As UU Minister, Rev. Sara LaWall stated when reflecting on the adoption of the 8th Principle in her church, Boise Unitarian Universalist Fellowship, “What would we think about ourselves if we didn’t pass it” (https://youtu.be/WKvym76E-9M)? I ask the same question about our Fellowship! What would we, the members of UUFP, think about ourselves if we fail to adopt the 8th Principle? What would we tell our Fellowship children if we didn’t pass it? How would we explain that to them? What message would we be sending to our Black, Brown and Indigenous congregants if we didn’t pass it? What would it say about our commitment to Widen the Circle of Concern and become welcoming to all who come through our doors? What would we tell our sister UU congregations who have already passed it—CVUU, First UU of Richmond, UU of Glenn Allen, and all the other 184 UU churches around the country who have adopted it? After all, the proposed principle was an invitation by Unitarian Universalist leaders of color, who have been marginalized repeatedly over the decades and centuries by our denomination. They created this language to invite us to re-evaluate our UU commitment to become a truly anti-racist religious tradition.

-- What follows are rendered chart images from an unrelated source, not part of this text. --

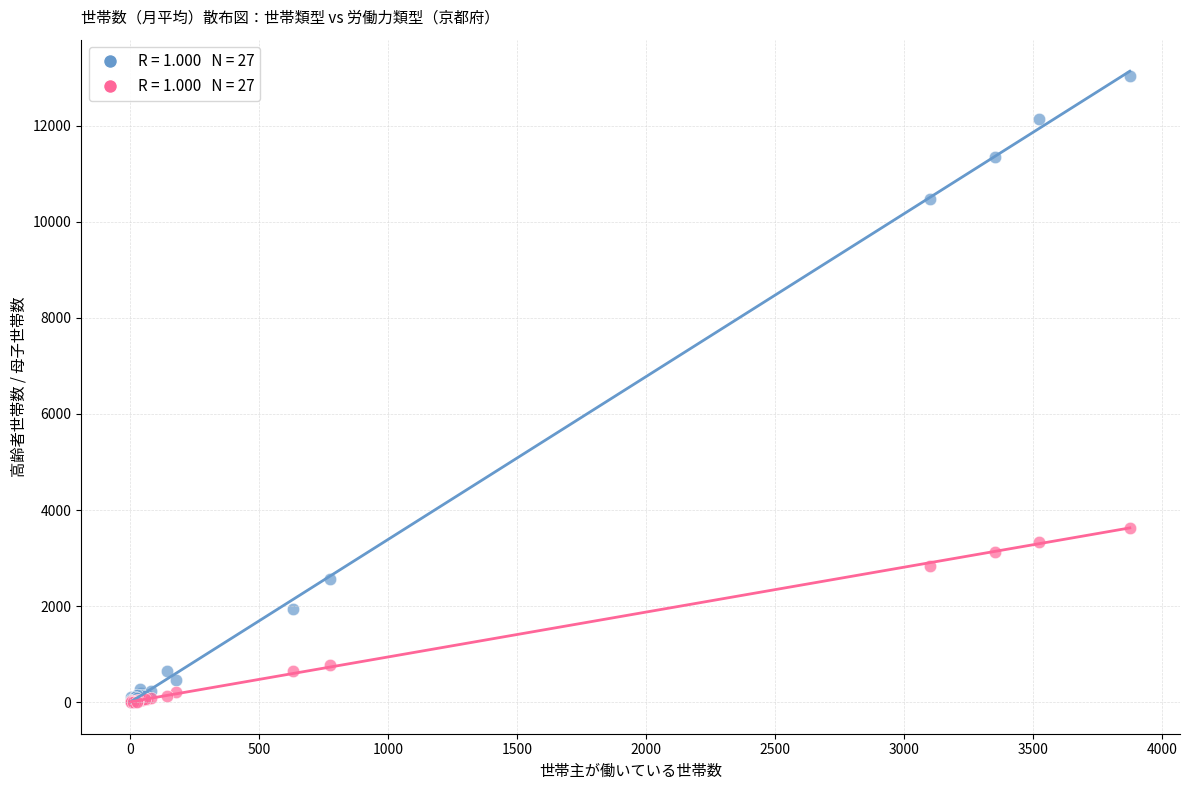

Across all series, what Y value is closest to 6520?

3625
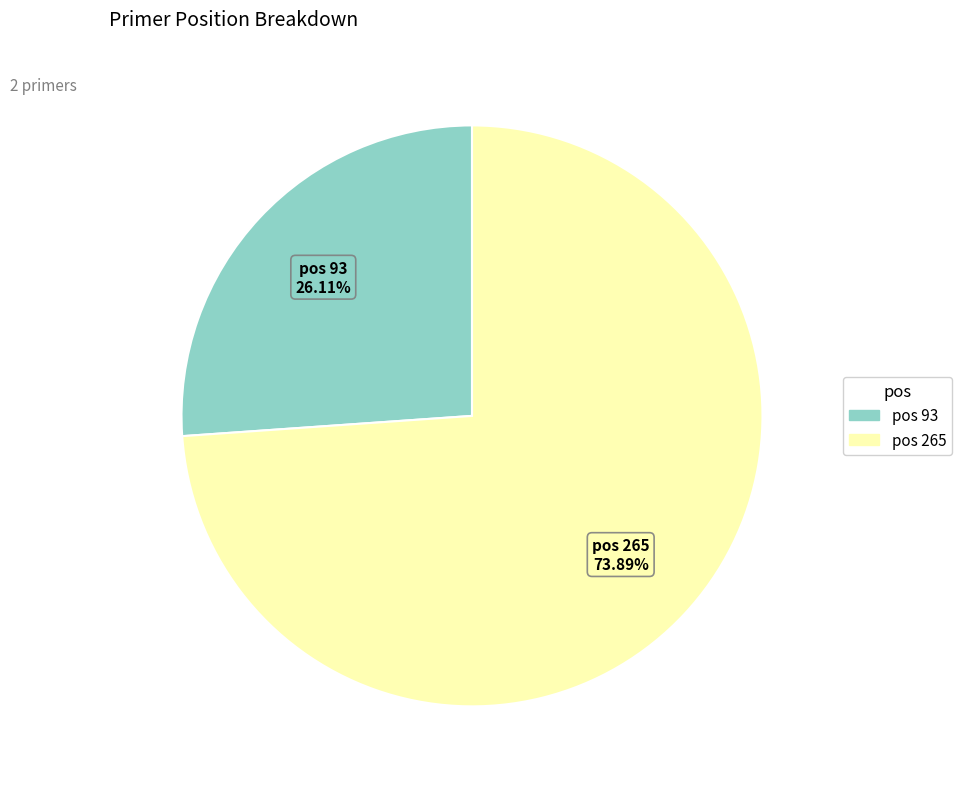

Does any single category account for the majority?

Yes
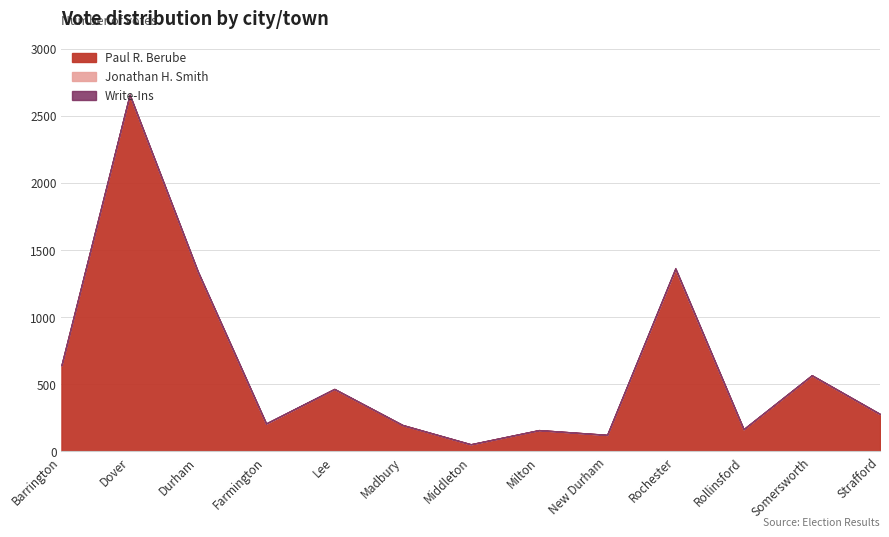

True or false: Write-Ins and Paul R. Berube cross at least once.

False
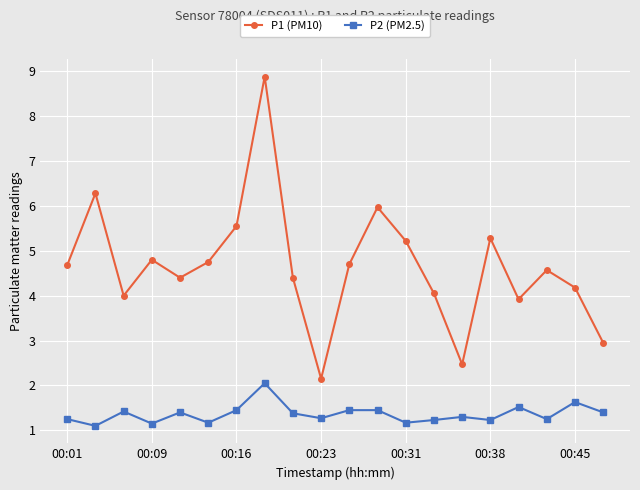

List the series in order of their overall mean, lowest first.

P2 (PM2.5), P1 (PM10)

Do we White UU’s want to edit their words, thus marginalizing them again?
So, in conclusion, let us lead; let us be bold; let us stand up for what is right; let us walk our talk; let us publicly declare that we are an anti-racist congregation working to accountably dismantle systemic racism within ourselves, our congregation, and our larger community. Let us truly, and actually, take the bold steps necessary to create Beloved Community together. The time is now for us to answer Martin Luther King’s 60-year-old cry, finally…The Fierce Urgency of Now can no longer be ignored. Or as Eldridge Cleaver and others often declared, “If you are not part of the solution, you are part of the problem.”